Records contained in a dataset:
○ ○ ○ ○ ○

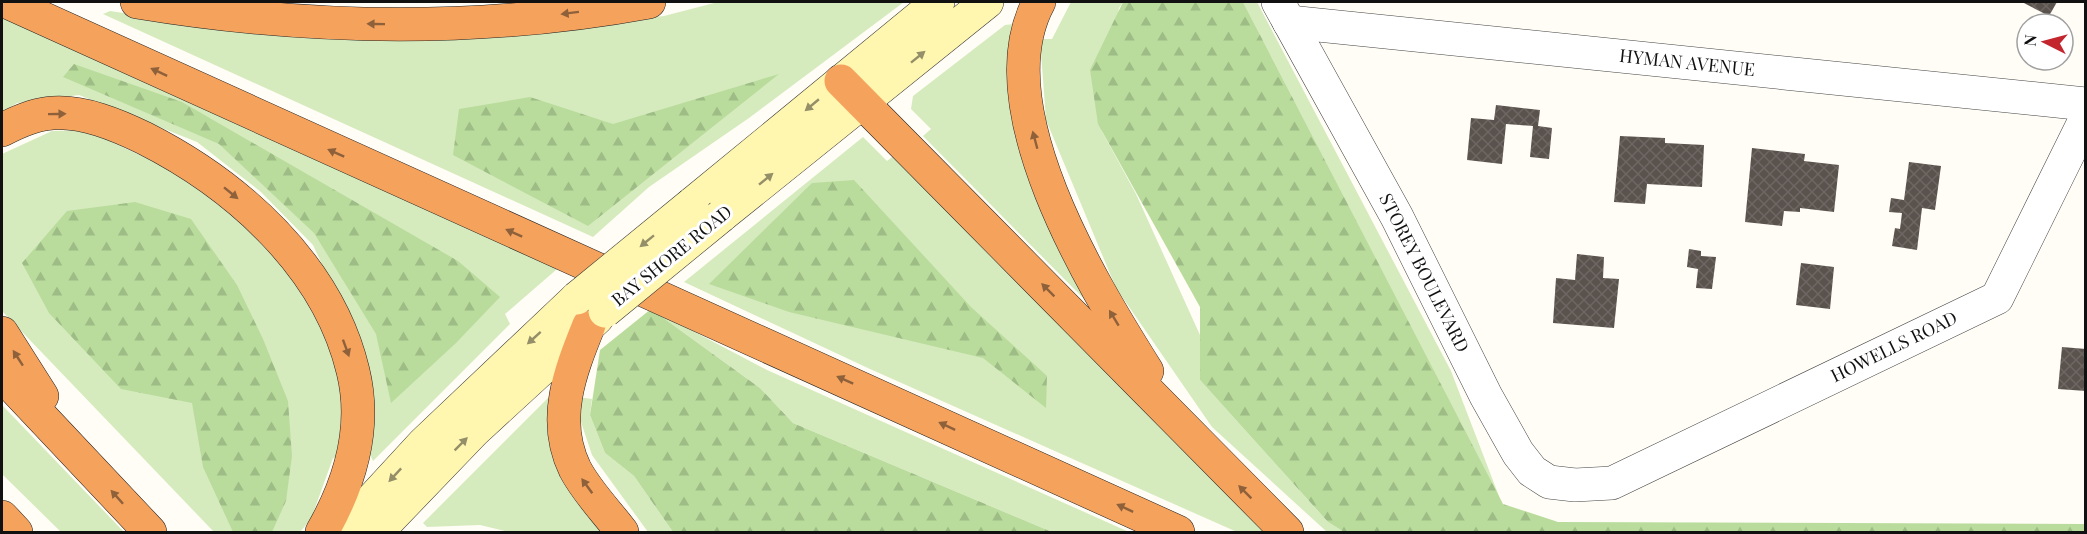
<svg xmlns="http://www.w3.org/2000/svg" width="2087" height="534" font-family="'Playfair Display',serif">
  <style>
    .grass { fill: #d5ebbd }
    .forest { fill: url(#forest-firs) }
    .building { fill: url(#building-cross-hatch) }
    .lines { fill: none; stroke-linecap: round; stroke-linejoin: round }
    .minor-casing { stroke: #444; stroke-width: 34 }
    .secondary-casing { stroke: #333; stroke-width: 34 }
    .motorway-casing { stroke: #222; stroke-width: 34 }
    .minor { stroke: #fff; stroke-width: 33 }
    .secondary { stroke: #fff6b0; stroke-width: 33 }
    .motorway { stroke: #f5a25d; stroke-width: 33 }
    .secondary-bridge-casing { stroke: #333; stroke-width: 34; stroke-linecap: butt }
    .secondary-bridge { stroke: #fff6b0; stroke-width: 33 }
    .oneway { fill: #8e613b }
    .oneway2 { fill: #948f68 }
    .labels { text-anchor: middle; stroke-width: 6; stroke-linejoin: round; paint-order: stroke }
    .street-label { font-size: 18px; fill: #111; stroke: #fff }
  </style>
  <defs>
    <pattern id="forest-firs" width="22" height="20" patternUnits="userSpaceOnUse" patternTransform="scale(1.5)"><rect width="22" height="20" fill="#b9dc9c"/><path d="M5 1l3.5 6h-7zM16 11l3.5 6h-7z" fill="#9ebc85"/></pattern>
    <pattern id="building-cross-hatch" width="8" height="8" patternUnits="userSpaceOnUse" patternTransform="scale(1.5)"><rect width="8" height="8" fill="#5a524d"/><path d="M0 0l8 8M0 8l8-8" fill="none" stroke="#6d6662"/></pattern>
  </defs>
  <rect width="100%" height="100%" fill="#fffdf5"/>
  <!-- grass -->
  <g class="grass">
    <polygon points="718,2 904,2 749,118 649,187 593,237 103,14 110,11 215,27 430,41 664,16"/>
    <polygon points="1071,2 1123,2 1119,8 1098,124 1136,194 1200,335 1200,380 1328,522 1344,532 1327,532 1212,427 1116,288 1046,120 1040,39 1052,39"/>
    <polygon points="1243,2 1257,2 1451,371 1502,504"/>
    <polygon points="2,9 564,263 505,314 510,324 373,461 369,452 364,355 313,245 261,192 197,142 79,95 17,103 2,112"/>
    <polygon points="1014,24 1020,27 1089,294 1086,301 923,136 931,129 911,109 913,96 1005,25"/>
    <polygon points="86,130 189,178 248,219 324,322 347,403 342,459 333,458 311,519 300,532 214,532 2,311 2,154 52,131"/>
    <polygon points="863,137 887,161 896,154 1270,532 1237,532 870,369 684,282"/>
    <polygon points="651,309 767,370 1129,532 1052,532 793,423 760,388"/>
    <polygon points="550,396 609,532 509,532 480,525 427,527 423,523"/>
    <polygon points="578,397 592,399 590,415 605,453 634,476 673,532 648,532 592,455 580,419"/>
    <polygon points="2,405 124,532 61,532 2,474"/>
  </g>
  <!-- forest -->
  <g class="forest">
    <polygon points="1123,2 1243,2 1503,504 1558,522 2085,524 2085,532 1344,532 1328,522 1200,380 1200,307 1098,124 1090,70"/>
    <polygon points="74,64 182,102 458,261 500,297 456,343 391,403 376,334 314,233 219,144 63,77"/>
    <polygon points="779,74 588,226 453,155 459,109 530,97 613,124"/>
    <polygon points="854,180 971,307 1047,376 1046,408 983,358 789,312 709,284 812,183"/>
    <polygon points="135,202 191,219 237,285 263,339 288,401 292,456 286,501 272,532 233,532 203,467 192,403 121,389 49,313 22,263 67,211"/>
    <polygon points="651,309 760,388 793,423 1052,532 673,532 634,476 605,453 590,415 600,350"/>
  </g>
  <!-- building -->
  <g class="building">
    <polygon points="2022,2 2057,2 2049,16"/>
    <polygon points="1496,105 1540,110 1538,126 1552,128 1549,159 1530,157 1533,126 1506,124 1502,164 1467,160 1471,118 1494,120"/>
    <polygon points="1620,136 1665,138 1665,143 1704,145 1702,187 1647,184 1645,204 1614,202"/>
    <polygon points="1752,148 1805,154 1804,161 1839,165 1834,212 1800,208 1800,212 1784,211 1782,226 1745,222"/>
    <polygon points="1909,162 1941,166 1935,210 1922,208 1917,250 1892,246 1895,228 1900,229 1902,213 1889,212 1891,198 1904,200"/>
    <polygon points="1689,249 1701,251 1701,256 1716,257 1712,289 1696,288 1698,269 1687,267"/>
    <polygon points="1577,254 1604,257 1603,278 1619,279 1614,328 1553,323 1556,278 1575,280"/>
    <polygon points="1801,263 1834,267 1830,309 1796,305"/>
    <polygon points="2062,347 2086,349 2086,391 2058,389"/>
  </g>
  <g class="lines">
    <!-- minor casing -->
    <g class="minor-casing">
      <g id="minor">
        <polyline points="1278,2 1397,217 1486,396 1518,453 1532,471 1549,482 1575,485 1612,483 1997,298 2086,118"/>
        <polyline points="1289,22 2086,104"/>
      </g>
    </g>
    <!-- secondary casing -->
    <g class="secondary-casing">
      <g id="secondary">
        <polyline points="692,204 938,2"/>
        <polyline points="721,216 987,2"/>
        <polyline points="342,532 424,443 577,298"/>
        <polyline points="377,532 474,431 597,318"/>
      </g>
    </g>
    <!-- motorway casing -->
    <g class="motorway-casing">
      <g id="motorway">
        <polyline points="7,2 1178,532"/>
        <path d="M 137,2 C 306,30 480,33 649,2"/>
        <path d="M 1039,2 C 983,106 1091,282 1147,371"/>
        <polyline points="841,81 1287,532"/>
        <path d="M 2,130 C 17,122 35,114 53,113 C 84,111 117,125 144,138 C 237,185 328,266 353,371 C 367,428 350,483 322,532"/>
        <path d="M 589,325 C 570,372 551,420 575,469 C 587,492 607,512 622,532"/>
        <polyline points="2,333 42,396"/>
        <polyline points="2,375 150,532"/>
        <polyline points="2,517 16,532"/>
      </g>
    </g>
    <!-- minor -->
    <use href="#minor" class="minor"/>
    <!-- secondary -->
    <use href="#secondary" class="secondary"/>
    <!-- motorway -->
    <use href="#motorway" class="motorway"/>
    <!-- secondary-bridge casing -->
    <g class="secondary-bridge-casing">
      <g id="secondary-bridge">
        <polyline points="577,298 692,204"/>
        <polyline points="605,311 721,216"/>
      </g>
    </g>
    <!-- secondary-bridge -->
    <use href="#secondary-bridge" class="secondary-bridge"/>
  </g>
  <!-- one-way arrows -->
  <defs><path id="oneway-solid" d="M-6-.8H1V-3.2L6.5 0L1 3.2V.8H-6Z" transform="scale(1.5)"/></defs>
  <g class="oneway">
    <use href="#oneway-solid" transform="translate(570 13) rotate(173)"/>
    <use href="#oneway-solid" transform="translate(376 24) rotate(-179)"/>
    <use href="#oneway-solid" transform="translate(159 72) rotate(-155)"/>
    <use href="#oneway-solid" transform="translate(57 114) rotate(-1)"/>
    <use href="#oneway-solid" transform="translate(1035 140) rotate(-105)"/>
    <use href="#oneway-solid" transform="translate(336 153) rotate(-156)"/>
    <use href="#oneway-solid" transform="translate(231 193) rotate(39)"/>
    <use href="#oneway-solid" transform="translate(514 233) rotate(-156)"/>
    <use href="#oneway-solid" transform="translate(1048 290) rotate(-135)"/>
    <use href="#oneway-solid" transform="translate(1114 318) rotate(-121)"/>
    <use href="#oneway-solid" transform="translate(346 348) rotate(70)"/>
    <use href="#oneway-solid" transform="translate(18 358) rotate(-123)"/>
    <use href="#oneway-solid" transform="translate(845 380) rotate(-156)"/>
    <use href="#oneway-solid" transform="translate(947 426) rotate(-155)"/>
    <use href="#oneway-solid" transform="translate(587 486) rotate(-126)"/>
    <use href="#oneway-solid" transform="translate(1245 492) rotate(-135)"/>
    <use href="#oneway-solid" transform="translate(117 497) rotate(-132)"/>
    <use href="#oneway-solid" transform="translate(1125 508) rotate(-155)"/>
  </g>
  <g class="oneway2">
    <use href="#oneway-solid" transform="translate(918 57) rotate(-39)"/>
    <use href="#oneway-solid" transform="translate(812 105) rotate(140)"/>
    <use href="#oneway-solid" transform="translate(766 179) rotate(-39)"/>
    <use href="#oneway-solid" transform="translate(647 241) rotate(141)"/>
    <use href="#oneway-solid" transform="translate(534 338) rotate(138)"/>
    <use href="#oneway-solid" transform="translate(461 444) rotate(-45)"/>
    <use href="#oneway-solid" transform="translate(395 475) rotate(133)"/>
  </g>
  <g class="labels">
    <!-- street labels -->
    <g class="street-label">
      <text transform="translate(1687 63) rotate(6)" y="6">HYMAN AVENUE</text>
      <text transform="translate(672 256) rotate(-39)" y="6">BAY SHORE ROAD</text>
      <text transform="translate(1424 273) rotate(63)" y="6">STOREY BOULEVARD</text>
      <text transform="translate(1894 347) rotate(-26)" y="6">HOWELLS ROAD</text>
    </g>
  </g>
  <!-- border -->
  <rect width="2087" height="534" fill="none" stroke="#111111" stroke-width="6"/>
  <!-- north arrow -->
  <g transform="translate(2045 42) rotate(276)"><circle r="28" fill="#ffffff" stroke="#a0a0a0" stroke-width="1.5"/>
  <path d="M0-4.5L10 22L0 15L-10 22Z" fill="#c4262e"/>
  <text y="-9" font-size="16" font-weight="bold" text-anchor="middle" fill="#111111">N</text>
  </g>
</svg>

○ ○ ○ ○ ○

• **Activity**
Using the records above, report each line with the string "lines".

• **Written answer**
    .lines { fill: none; stroke-linecap: round; stroke-linejoin: round }
  <g class="lines">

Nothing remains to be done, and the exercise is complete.